The Italian coastguard took 49 of the “most vulnerable survivors” from the Louise Michel around 12 hours after the ship’s leaders issued an emergency appeal for help.
All the remaining people on board were then transferred to another humanitarian ship, Sea-Watch 4 – a joint project between United4Rescue, Sea-Watch, and Doctors without Borders.
A Twitter account for the Louise Michel said: “It’s not over: We demand a Place of Safety for all survivors, now.”
The boat – a former French navy vessel which features a Banksy painting depicting a young girl holding on to a heart-shaped safety float – was left stranded off the coast of Malta on Saturday morning after its deck became overcrowded.
By that stage it was carrying a total of 219 people, including 33 in a life raft deployed by its side and the body of a man who died trying to cross the ocean in a rubber dinghy.
A series of calls for help to various authorities were made over the course of almost four hours on Friday evening, but the calls had either gone unanswered or operators were told there was no assistance available.

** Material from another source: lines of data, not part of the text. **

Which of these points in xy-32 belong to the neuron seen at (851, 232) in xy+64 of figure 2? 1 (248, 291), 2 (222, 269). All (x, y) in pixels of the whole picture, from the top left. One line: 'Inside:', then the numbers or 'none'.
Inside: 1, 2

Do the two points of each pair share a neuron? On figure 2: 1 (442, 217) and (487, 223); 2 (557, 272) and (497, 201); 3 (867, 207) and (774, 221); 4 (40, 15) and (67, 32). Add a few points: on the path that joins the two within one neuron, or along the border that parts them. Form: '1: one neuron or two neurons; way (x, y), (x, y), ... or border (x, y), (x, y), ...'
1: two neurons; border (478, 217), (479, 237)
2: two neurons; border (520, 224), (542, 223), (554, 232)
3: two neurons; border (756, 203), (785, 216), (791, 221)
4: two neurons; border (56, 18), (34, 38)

In an update on Saturday afternoon, the vessel’s leaders said the Italian coastguard had come to help. Their tweet read: “Update: The Italian coastguard took over 49 of the most vulnerable survivors! That’s great – & leaves us with the majority still waiting. By now, SeaWatch4 arrived on scene & will assist us doing what Europe falters to do, having 201 guests on board themselves for days now...”
Earlier on Saturday, a video was posted to Banksy’s Instagram account showing the vessel at work.
It was accompanied by the words: “Like most people who make it in the art world, I bought a yacht, to cruise the Med.
“It’s a French navy vessel we converted into a lifeboat because EU authorities deliberately ignore distress calls from ‘non-Europeans’.”
The footage ended with the words All Black Lives Matter.
The vessel was bought with the proceeds of some of Banksy’s works and is captained by a professional crew with a “flat hierarchy and a vegan diet”.
The Guardian reported that the British street artist first made contact with Pia Klemp, an experienced captain of a number NGO boats, in September 2019 asking to help.
The project aims to help fill a void left by European authorities, who the organisers say are “leaving desperate people to drift helplessly at sea”.
The Louise Michel’s mission statement is “to uphold maritime law and rescue anyone in peril without prejudice”.